7. Bring toys and games
This could be a whole other post, but I’ll cut to the chase. There will be downtime on your trip. If you don’t want your children to ask you to turn on the TV every time you’re between activities, you need to bring some things for them to do. I always try to choose things that are lightweight and compact. Card games are ideal. Zip-loc bags are a great way to leave bulky boxes behind and still contain small pieces. I bring a small zip-loc bag of Matchbox cars and wind-up toys for my 3yo. I also make another zip-loc bag for each child with blank index cards, a few crayons, some markers and stickers.
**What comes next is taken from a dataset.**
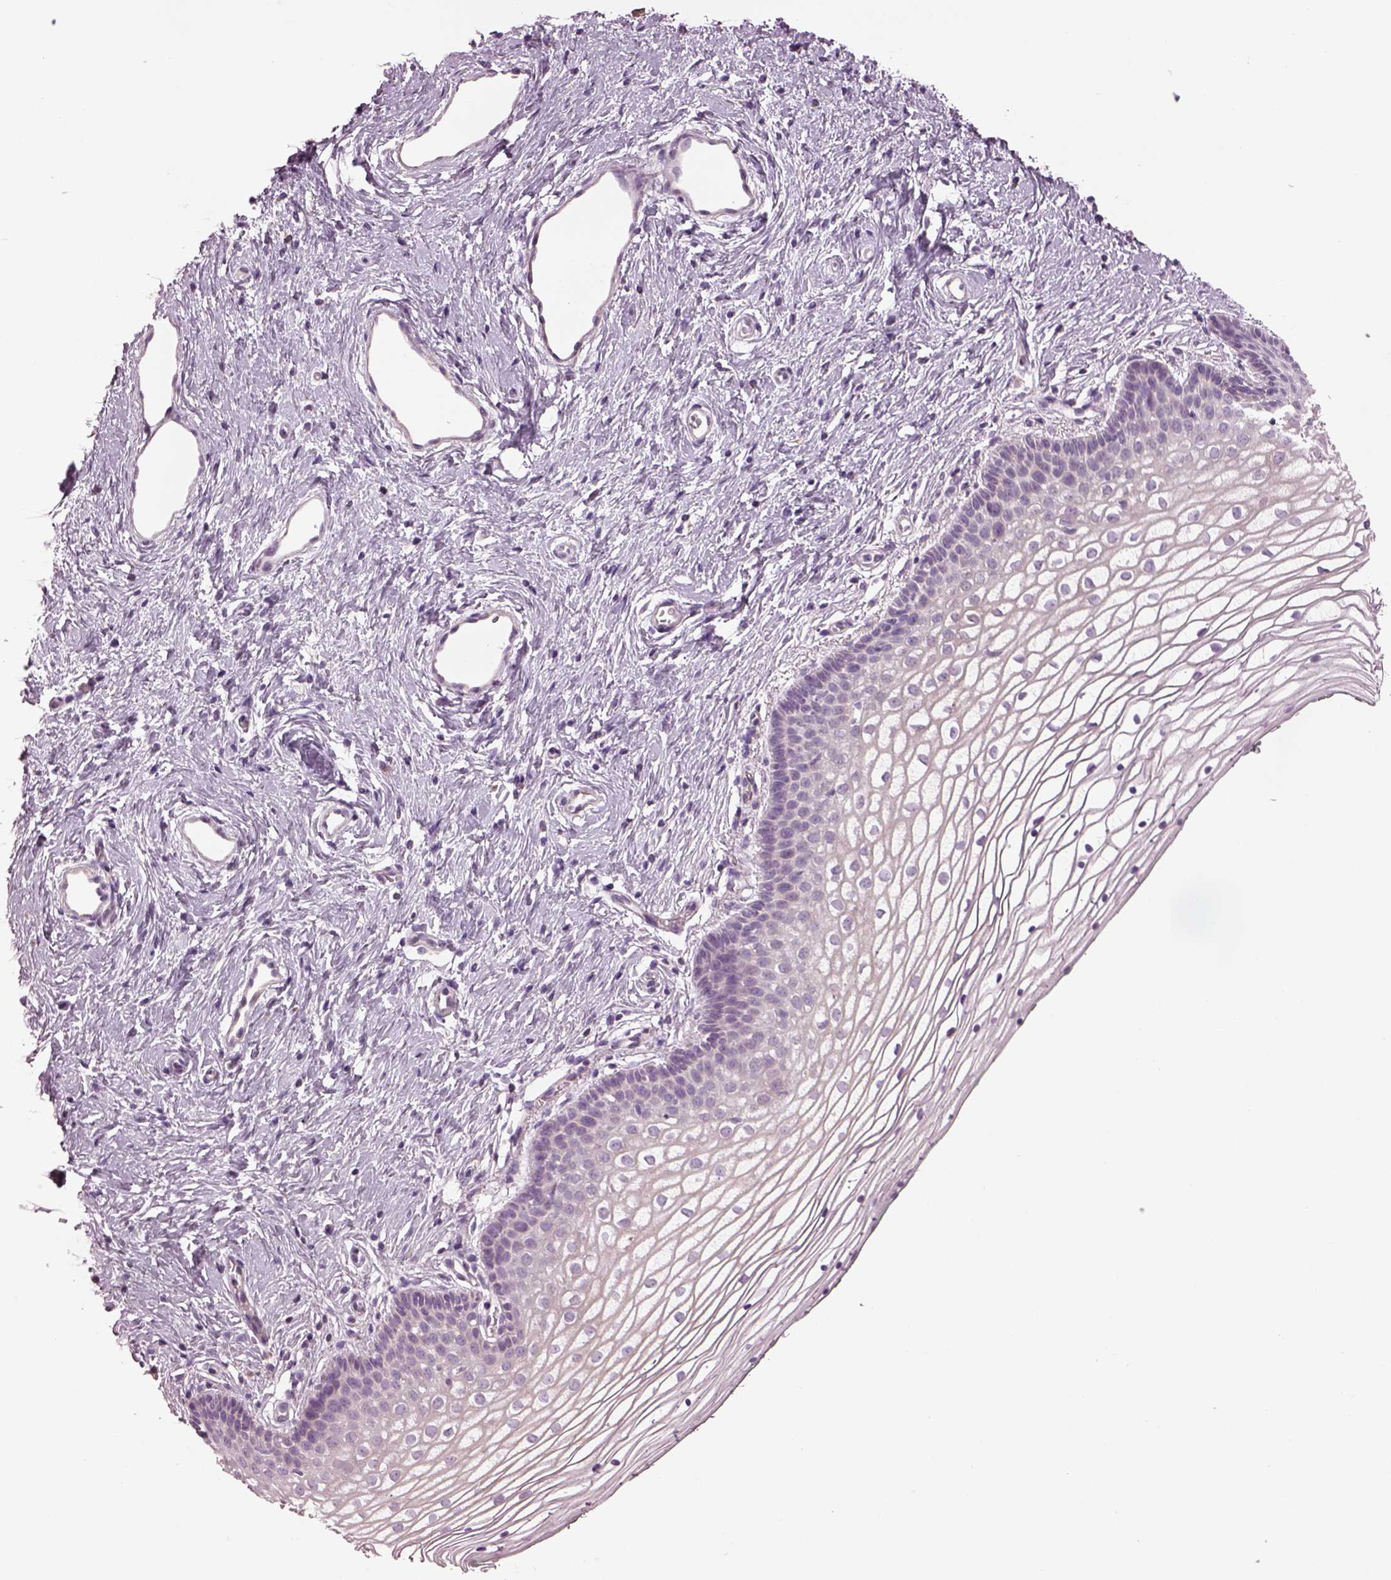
{"staining": {"intensity": "negative", "quantity": "none", "location": "none"}, "tissue": "vagina", "cell_type": "Squamous epithelial cells", "image_type": "normal", "snomed": [{"axis": "morphology", "description": "Normal tissue, NOS"}, {"axis": "topography", "description": "Vagina"}], "caption": "Squamous epithelial cells show no significant staining in unremarkable vagina. (IHC, brightfield microscopy, high magnification).", "gene": "SPATA7", "patient": {"sex": "female", "age": 36}}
I put puzzles into a Zip-loc with a printed picture of the puzzle in the bag (take a pic of the box with your camera phone and print it on a color printer). If you’re going someplace with a pool, bring along some pool toys too. I love anything the kids can throw into the pool and retrieve.
8. Think about your technology requirements
We travel with an insane amount of technology at this point. We bring some combination of digital cameras, phones, video games, iPads, and laptops on almost every trip. Each of those devices needs a charger – make sure to pack those too. If you’re planning to give your children some sort of an iDevice to entertain them in transit, make sure it’s fully charged and loaded with kid-friendly apps and videos. Downloading movies and TV shows takes time, and it’s good to start this a few days ahead of time. More than once I’ve been up verrrry late the night before a trip trying to get an iPad ready for a long flight. Don’t forget kid-friendly headphones, too. My kids all prefer over-the-ear models.
9. Be prepared for anything
I learned this lesson the hard way. Several times. I never travel without a “sick kit” — this includes a thermometer, children’s Tylenol, ibuprofen, dosing cups, Neosporin, bandages, alcohol wipes, and hand sanitizer. If your child is prone to motion sickness, add to this some Bonine or children’s Dramamine and pack some paper towels in your carry-on. I also bring a little pouch onto the plane with kid-size Ear Planes, lip balm and wet wipes. If you’re traveling with children under age 2, carry on a change of clothing for them AND an extra shirt for yourself.
10. Give your kids their own carry-on bags
They may not actually carry their bags, but I find it very helpful to have each child’s travel things in a separate bag. This eliminates digging through one big bag to find things and (worse) having the kids fight over what you pull out of the bag. This way, once you get on the plane, every child has his/her own stash of activities. I keep these bags pretty small, and I fill them with small books, stuffed or plastic animals, stickers and crayons. I avoid anything that rolls or that’s very small and will inevitably fall and get lost. The Trunki is still one of my favorite concepts for kids and airports – stuff it with activities for the plane, and then let them ride it through the terminal.